## WHAT THE TASK ASKS
Reproduce the entire listing below word for word, omitting the pictures.

Readout data from measuring devices:
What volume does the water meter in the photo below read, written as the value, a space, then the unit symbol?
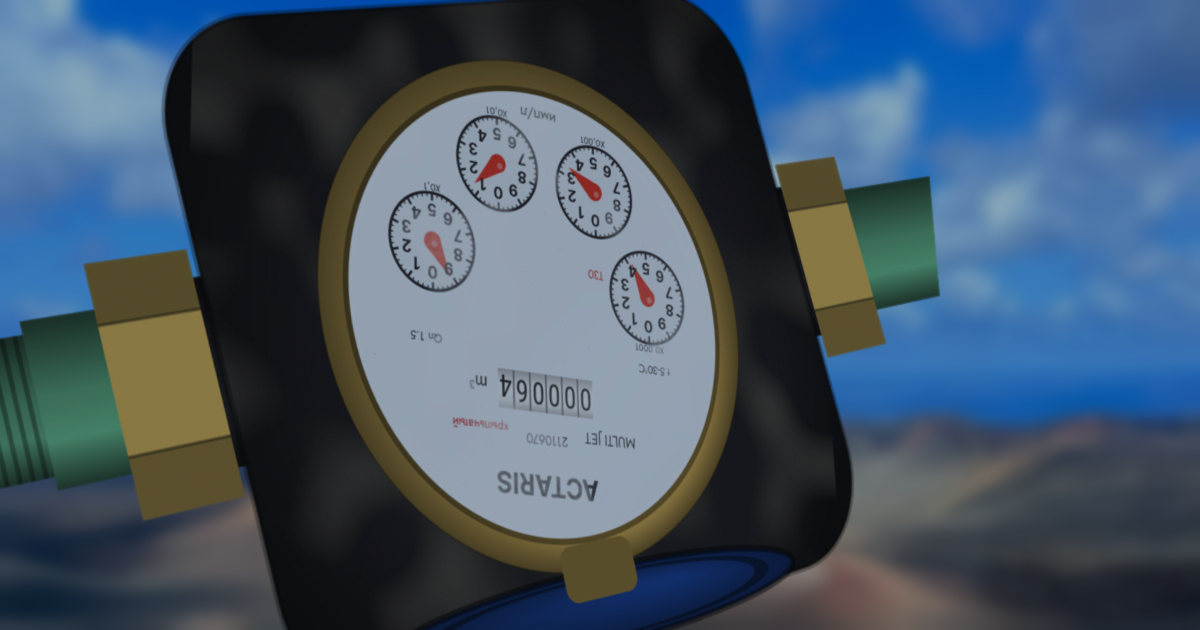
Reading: 63.9134 m³
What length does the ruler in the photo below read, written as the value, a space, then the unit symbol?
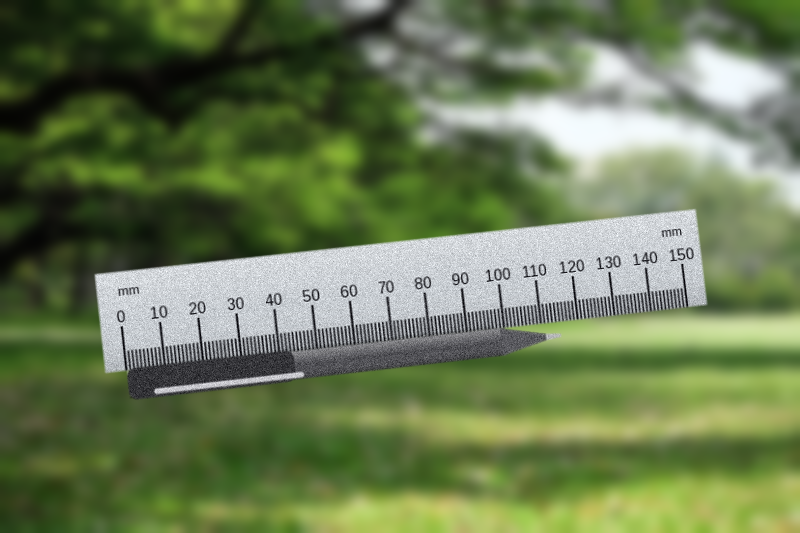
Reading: 115 mm
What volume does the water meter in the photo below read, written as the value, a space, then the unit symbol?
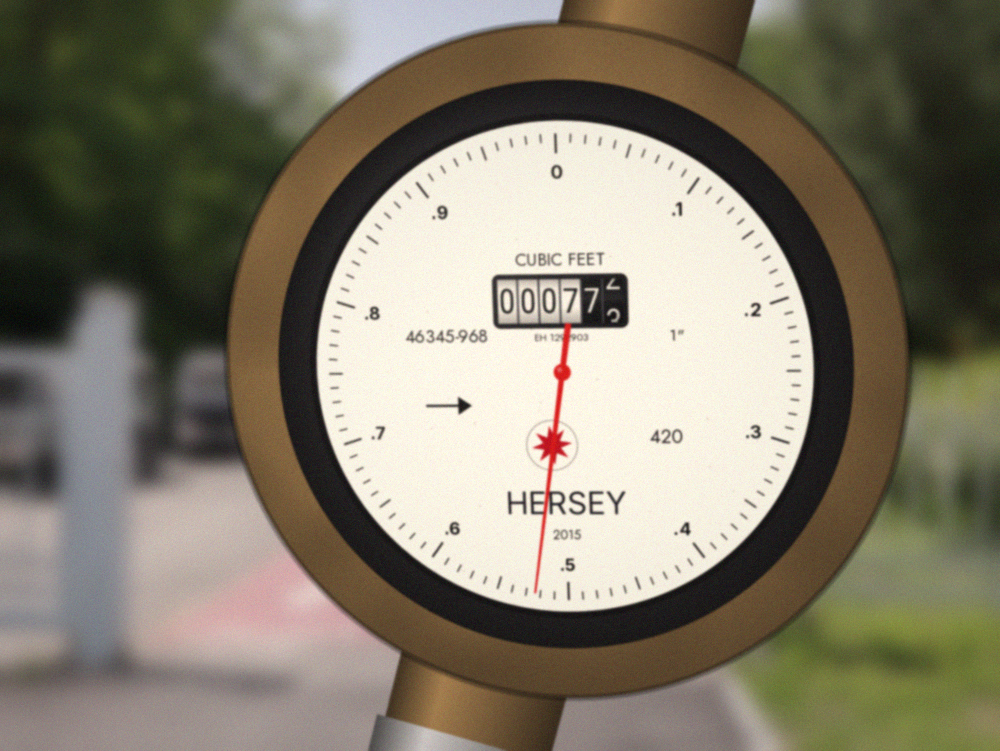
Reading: 772.52 ft³
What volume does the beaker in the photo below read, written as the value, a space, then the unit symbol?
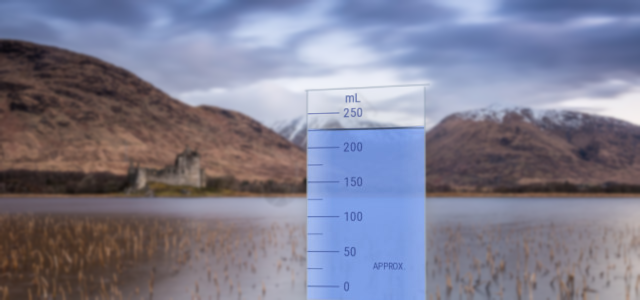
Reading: 225 mL
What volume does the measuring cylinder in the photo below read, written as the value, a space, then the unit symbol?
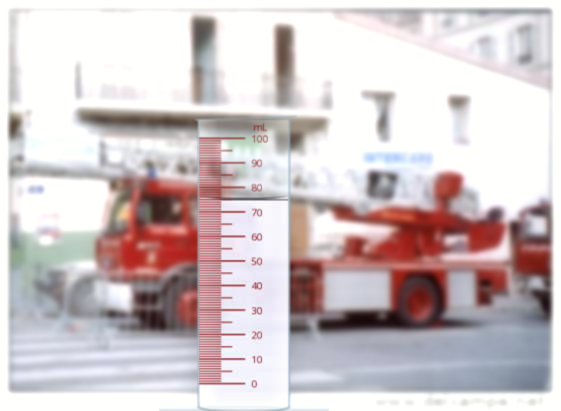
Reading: 75 mL
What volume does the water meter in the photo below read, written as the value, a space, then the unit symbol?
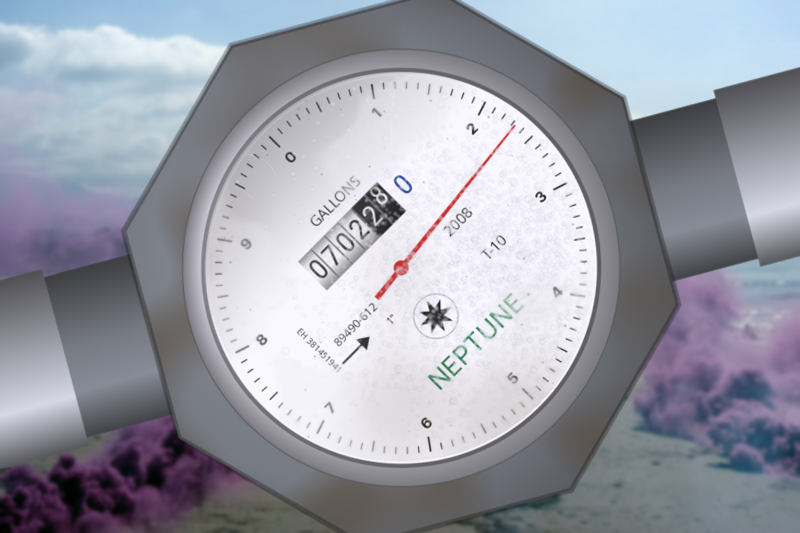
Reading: 702282.3 gal
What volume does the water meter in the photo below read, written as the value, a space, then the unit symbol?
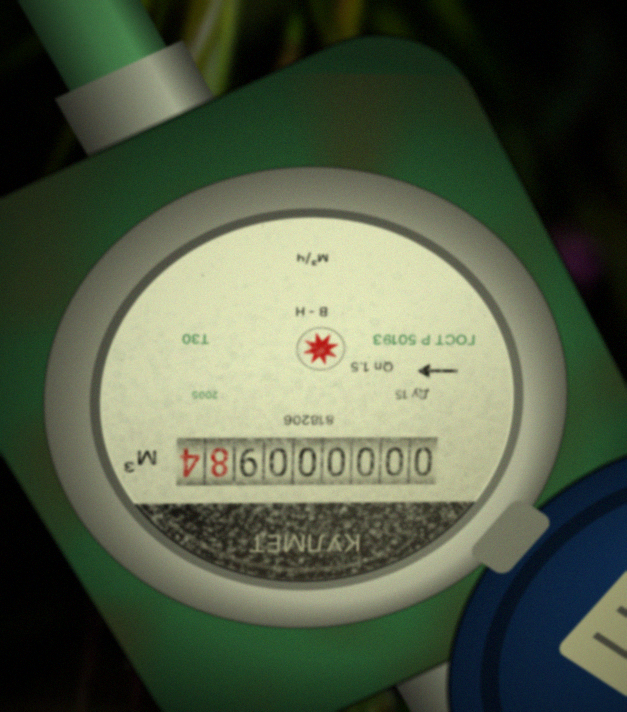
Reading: 9.84 m³
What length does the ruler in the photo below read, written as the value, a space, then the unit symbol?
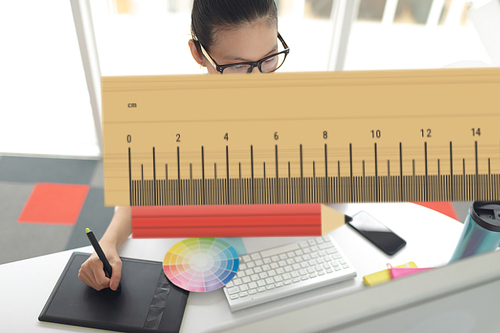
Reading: 9 cm
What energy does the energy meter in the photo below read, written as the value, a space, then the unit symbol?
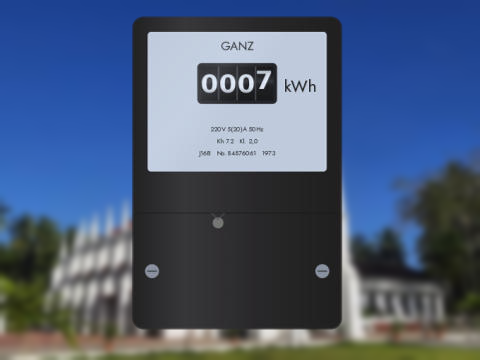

## RESULT OF THIS EXERCISE
What volume does the water meter in the photo below read, written as the value, a space, then the unit symbol?
Reading: 63.9134 m³
What length does the ruler in the photo below read, written as the value, a space, then the unit symbol?
Reading: 115 mm
What volume does the water meter in the photo below read, written as the value, a space, then the unit symbol?
Reading: 772.52 ft³
What volume does the beaker in the photo below read, written as the value, a space, then the unit symbol?
Reading: 225 mL
What volume does the measuring cylinder in the photo below read, written as the value, a space, then the unit symbol?
Reading: 75 mL
What volume does the water meter in the photo below read, written as the value, a space, then the unit symbol?
Reading: 702282.3 gal
What volume does the water meter in the photo below read, written as the value, a space, then the unit symbol?
Reading: 9.84 m³
What length does the ruler in the photo below read, written as the value, a space, then the unit symbol?
Reading: 9 cm
What energy does the energy meter in the photo below read, written as the value, a space, then the unit symbol?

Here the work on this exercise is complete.